By Arnold Kling
Joe Nocera picks the best business narratives. I assume this means a book that describes an individual, a company, an event, or an era. I agree with him that Barbarians at the Gate (about the RJR-Nabisco takeover) and Liar’s Poker (Michael Lewis writing about Wall Street mortgage-backed securities traders) are must-reads. They are well written, and they emphasize the role of ego on Wall Street in a way that reinforces my priors.
I would not include Roger Lowenstein’s book on When Genius Failed. In my view, he does not really get at where Long Term Capital Management, the star-studded hedge fund, went wrong.
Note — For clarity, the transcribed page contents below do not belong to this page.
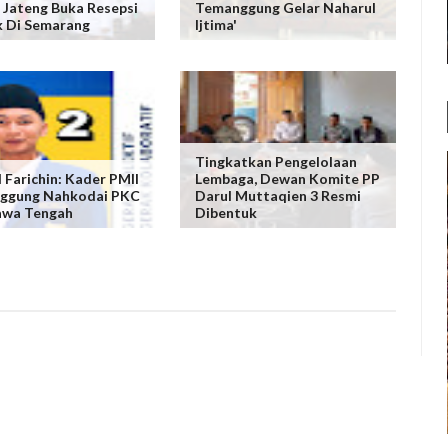
Jateng Buka Resepsi
Temanggung Gelar Naharul
 Di Semarang
Ijtima'
Tingkatkan Pengelolaan
Farichin: Kader PMII
Lembaga, Dewan Komite PP
ggung Nahkodai PKC
Darul Muttaqien 3 Resmi
awa Tengah
Dibentuk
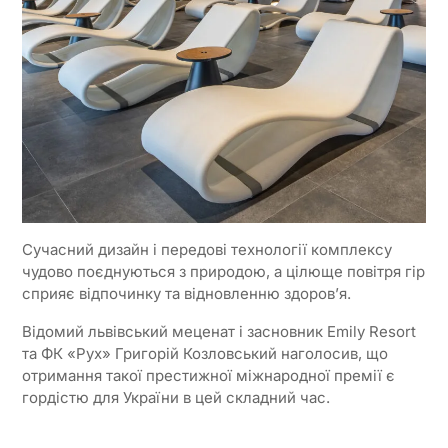
Сучасний дизайн і передові технології комплексу
чудово поєднуються з природою, а цілюще повітря гір
сприяє відпочинку та відновленню здоров’я.
Відомий львівський меценат і засновник Emily Resort
та ФК «Рух» Григорій Козловський наголосив, що
отримання такої престижної міжнародної премії є
гордістю для України в цей складний час.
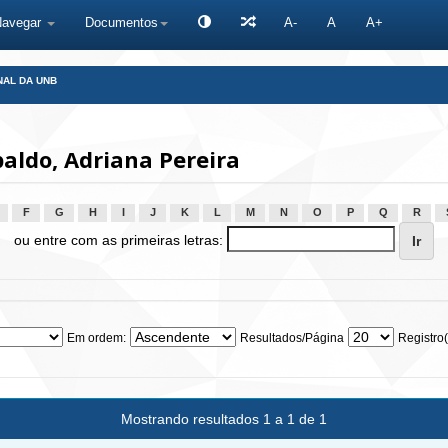
Navegar
Documentos
A-
A
A+
NAL DA UNB
aldo, Adriana Pereira
F
G
H
I
J
K
L
M
N
O
P
Q
R
ou entre com as primeiras letras:
Em ordem:
Resultados/Página
Registro(
Mostrando resultados 1 a 1 de 1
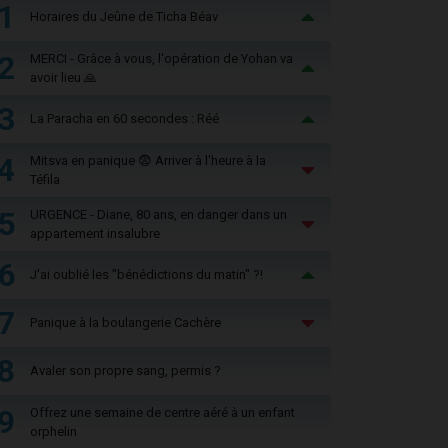
1
Horaires du Jeûne de Ticha Béav
2
MERCI - Grâce à vous, l'opération de Yohan va
avoir lieu 🙏
3
La Paracha en 60 secondes : Réé
4
Mitsva en panique 😨 Arriver à l'heure à la
Téfila
5
URGENCE - Diane, 80 ans, en danger dans un
appartement insalubre
6
J'ai oublié les "bénédictions du matin" ?!
7
Panique à la boulangerie Cachère
8
Avaler son propre sang, permis ?
9
Offrez une semaine de centre aéré à un enfant
orphelin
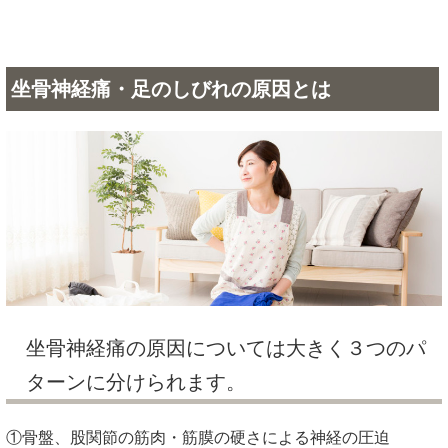
なぜ
当院では
坐骨神経痛・足のしびれが
根本改善
できるのか？
坐骨神経痛・足のしびれが他で良くならない理
由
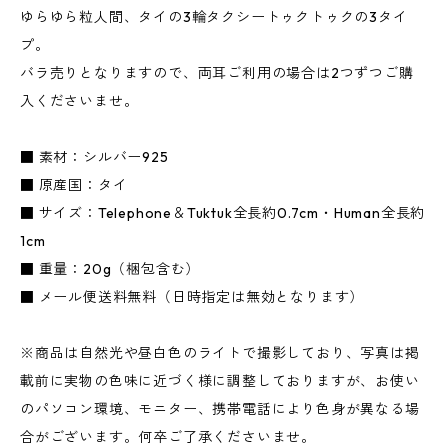
ゆらゆら粒人間、タイの3輪タクシートゥクトゥクの3タイ
プ。
バラ売りとなりますので、両耳ご利用の場合は2つずつご購
入くださいませ。
■ 素材：シルバー925
■ 原産国：タイ
■ サイズ：Telephone＆Tuktuk全長約0.7cm・Human全長約
1cm
■ 重量：20g（梱包含む）
■ メール便送料無料（日時指定は無効となります）
※商品は自然光や昼白色のライトで撮影しており、写真は掲
載前に実物の色味に近づく様に調整しておりますが、お使い
のパソコン環境、モニター、携帯電話により色身が異なる場
合がございます。何卒ご了承くださいませ。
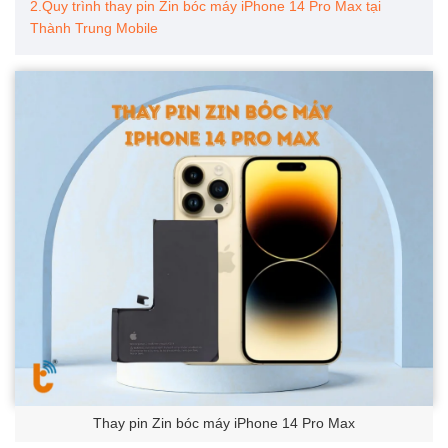
2.Quy trình thay pin Zin bóc máy iPhone 14 Pro Max tại
Thành Trung Mobile
Thay pin Zin bóc máy iPhone 14 Pro Max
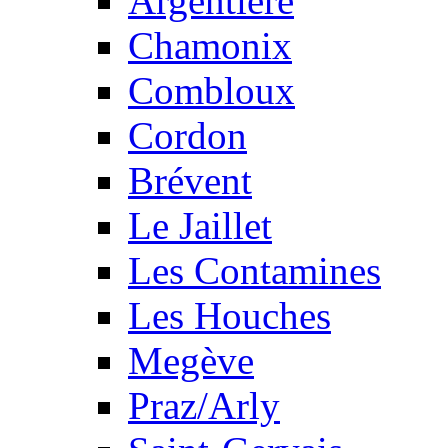
Argentière
Chamonix
Combloux
Cordon
Brévent
Le Jaillet
Les Contamines
Les Houches
Megève
Praz/Arly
The other books on his list I have not read. I am most intrigued by The Go-go Years and least likely to approve of The Smartest Guys in the Room (the latter, about Enron, I saw as a movie, and that had some really asinine perspectives, particularly in its conspiratorial take on market value accounting).
Books I would add:
‘Adam Smith’ (George Goodman), both The Money Game and Supermoney, about Wall Street in the late 60’s and early 70’s (in the latter book, the Penn Central railroad bankruptcy is not unlike recent financial events).
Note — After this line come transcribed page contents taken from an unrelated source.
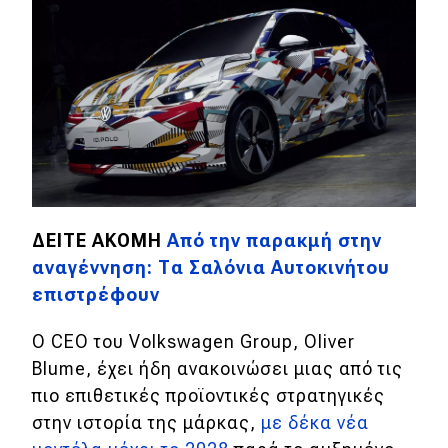
ΔΕΙΤΕ ΑΚΟΜΗ
Από την παρακμή στην
αναγέννηση: Τα Σαλόνια Αυτοκινήτου
επιστρέφουν
Ο CEO του Volkswagen Group, Oliver
Blume, έχει ήδη ανακοινώσει μιας από τις
πιο επιθετικές προϊοντικές στρατηγικές
στην ιστορία της μάρκας,
με δέκα νέα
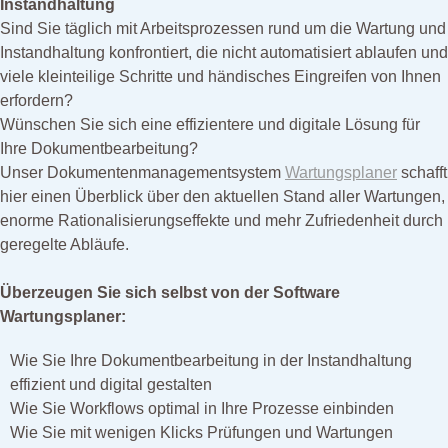
Instandhaltung
Sind Sie täglich mit Arbeitsprozessen rund um die Wartung und
Instandhaltung konfrontiert, die nicht automatisiert ablaufen und
viele kleinteilige Schritte und händisches Eingreifen von Ihnen
erfordern?
Wünschen Sie sich eine effizientere und digitale Lösung für
Ihre Dokumentbearbeitung?
Unser Dokumentenmanagementsystem
Wartungsplaner
schafft
hier einen Überblick über den aktuellen Stand aller Wartungen,
enorme Rationalisierungseffekte und mehr Zufriedenheit durch
geregelte Abläufe.
Überzeugen Sie sich selbst von der Software
Wartungsplaner:
Wie Sie Ihre Dokumentbearbeitung in der Instandhaltung
effizient und digital gestalten
Wie Sie Workflows optimal in Ihre Prozesse einbinden
Wie Sie mit wenigen Klicks Prüfungen und Wartungen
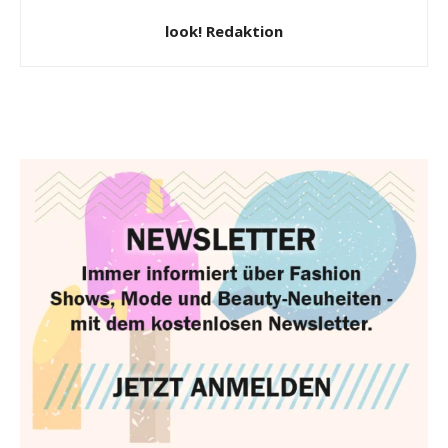
look! Redaktion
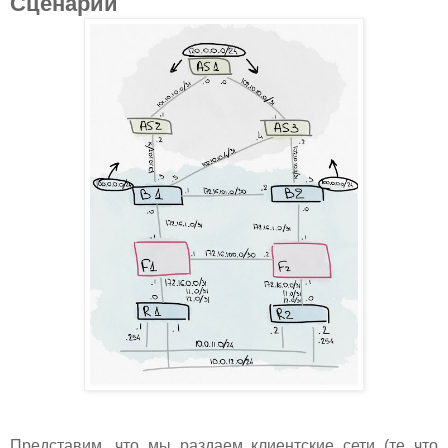
Сценарий
Представим, что мы раздаем клиентские сети (те что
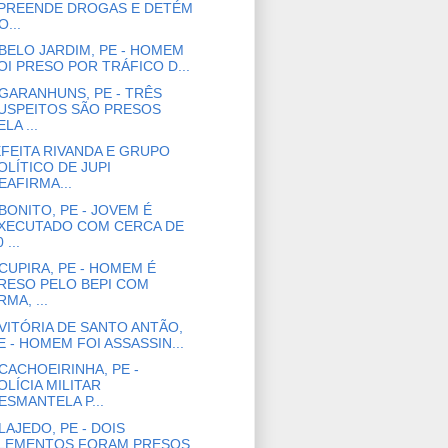
PREENDE DROGAS E DETÉM
O...
BELO JARDIM, PE - HOMEM
OI PRESO POR TRÁFICO D...
GARANHUNS, PE - TRÊS
USPEITOS SÃO PRESOS
ELA ...
FEITA RIVANDA E GRUPO
OLÍTICO DE JUPI
EAFIRMA...
BONITO, PE - JOVEM É
XECUTADO COM CERCA DE
 ...
CUPIRA, PE - HOMEM É
RESO PELO BEPI COM
RMA, ...
VITÓRIA DE SANTO ANTÃO,
E - HOMEM FOI ASSASSIN...
CACHOEIRINHA, PE -
OLÍCIA MILITAR
ESMANTELA P...
LAJEDO, PE - DOIS
LEMENTOS FORAM PRESOS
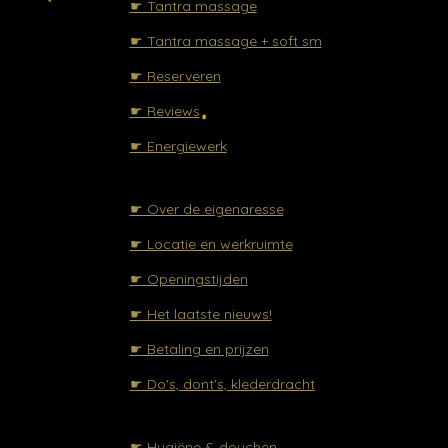
☛ Tantra massage
☛ Tantra massage + soft sm
☛ Reserveren
☛ Reviews
☛ Energiewerk
☛
Over de eigenaresse
☛ Locatie en werkruimte
☛ Openingstijden
☛ Het laatste nieuws!
☛ Betaling en prijzen
☛ Do's, dont's, klederdracht
☛ Hygiëne & douchen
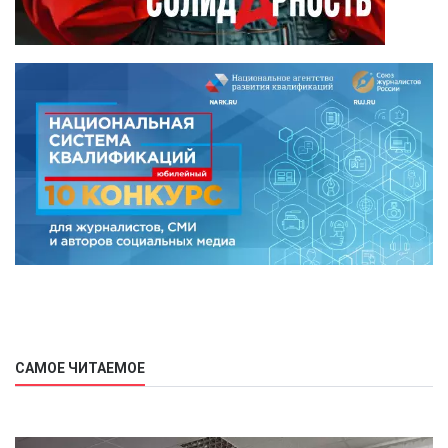
САМОЕ ЧИТАЕМОЕ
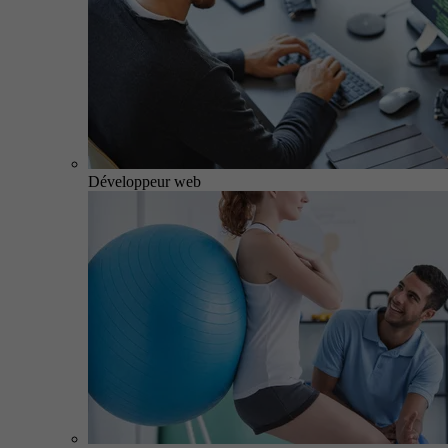
Développeur web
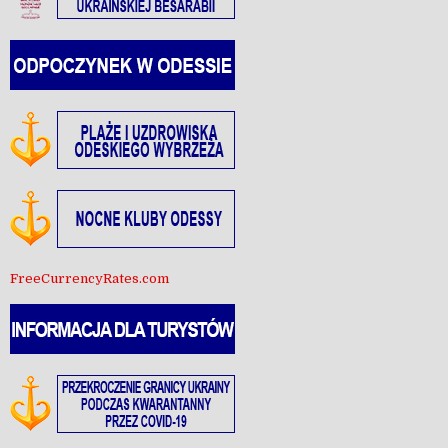
FreeCurrencyRates.com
Michael S. Malone, Infinite Loop, about Apple Computer.
David Halberstam, The Fifties. Not strictly a business book, but his descriptions of the great mass-market phenomena of the period, from McDonalds’ to Holiday Inn to Levittown, are superb.
George Gilder, Microcosm. He caught very early the spirit of the personal computer revolution. This book influenced me a great deal, both in my career moves (a few years after reading it, I became an early Internet entrepreneur) and in my economic views (he leads you to think about the long-term evolution of the economy).